● RECORDS TO PROCESS:
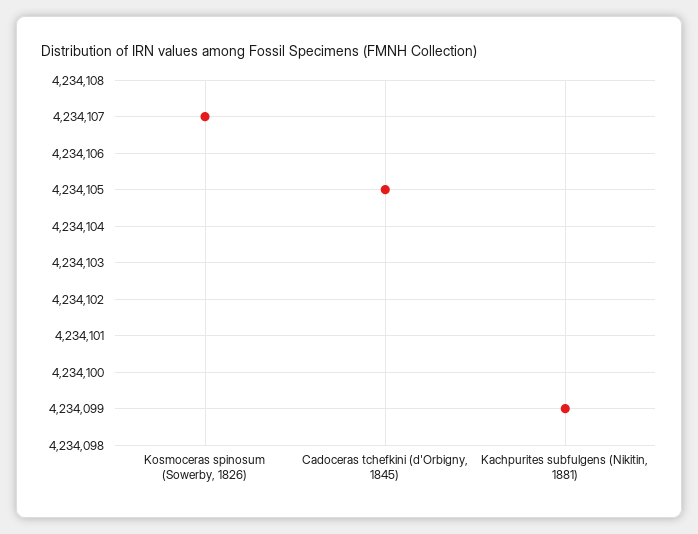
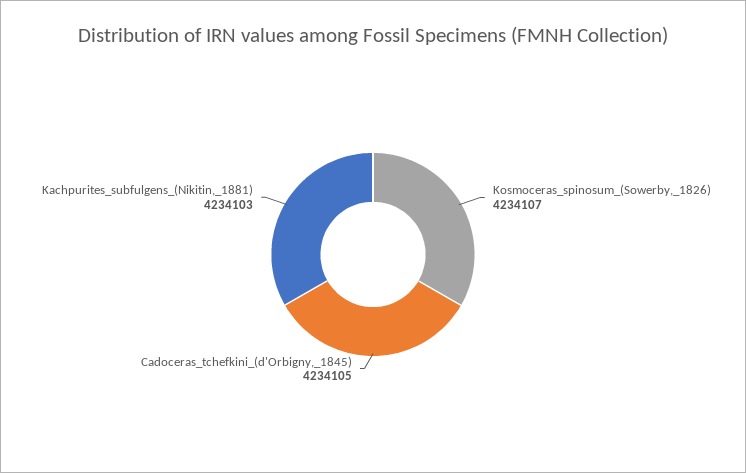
  {
    "Kosmoceras spinosum (Sowerby, 1826)": 4234107,
    "Cadoceras tchefkini (d'Orbigny, 1845)": 4234105,
-   "Kachpurites subfulgens (Nikitin, 1881)": 4234099
+   "Kachpurites subfulgens (Nikitin, 1881)": 4234103
  }

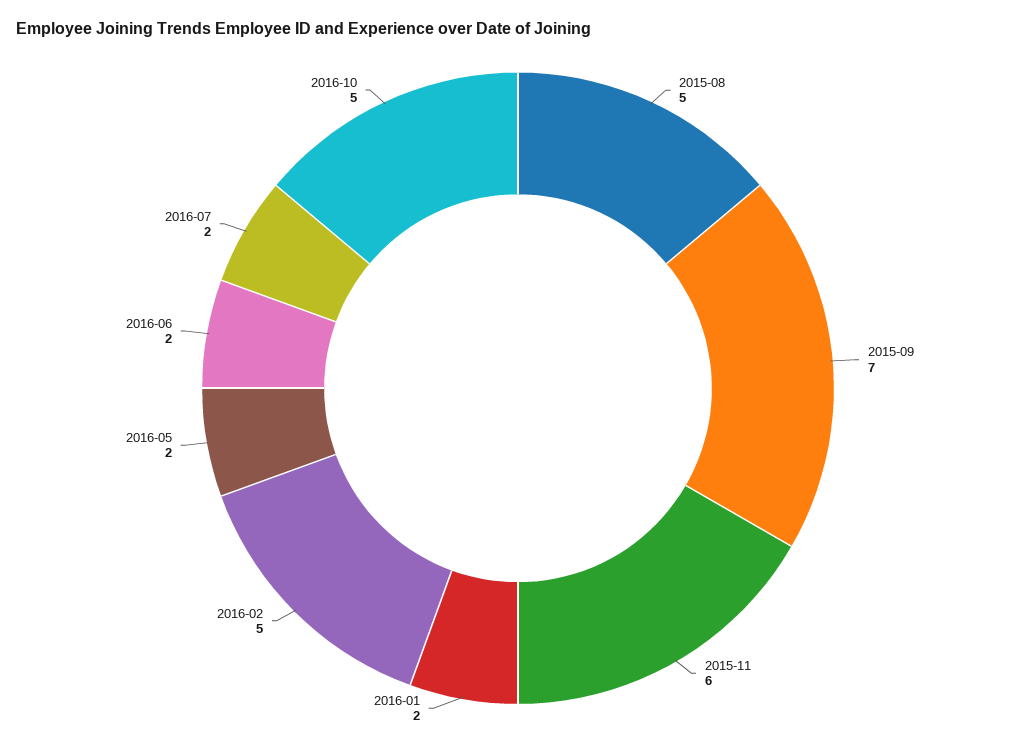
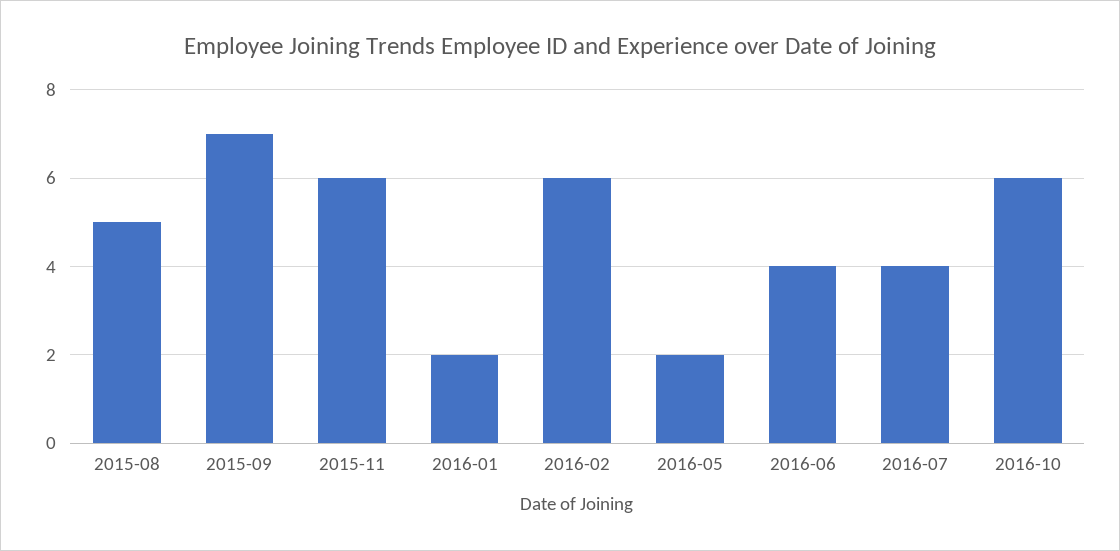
  {
    "2015-08": 5,
    "2015-09": 7,
    "2015-11": 6,
    "2016-01": 2,
-   "2016-02": 5,
+   "2016-02": 6,
    "2016-05": 2,
-   "2016-06": 2,
+   "2016-06": 4,
-   "2016-07": 2,
+   "2016-07": 4,
-   "2016-10": 5
+   "2016-10": 6
  }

● EXERCISE DESCRIPTION:
Retype all the records exactly and keep out every picture.

● WRITTEN REPLY:
  {
    "Kosmoceras spinosum (Sowerby, 1826)": 4234107,
    "Cadoceras tchefkini (d'Orbigny, 1845)": 4234105,
-   "Kachpurites subfulgens (Nikitin, 1881)": 4234099
+   "Kachpurites subfulgens (Nikitin, 1881)": 4234103
  }

  {
    "2015-08": 5,
    "2015-09": 7,
    "2015-11": 6,
    "2016-01": 2,
-   "2016-02": 5,
+   "2016-02": 6,
    "2016-05": 2,
-   "2016-06": 2,
+   "2016-06": 4,
-   "2016-07": 2,
+   "2016-07": 4,
-   "2016-10": 5
+   "2016-10": 6
  }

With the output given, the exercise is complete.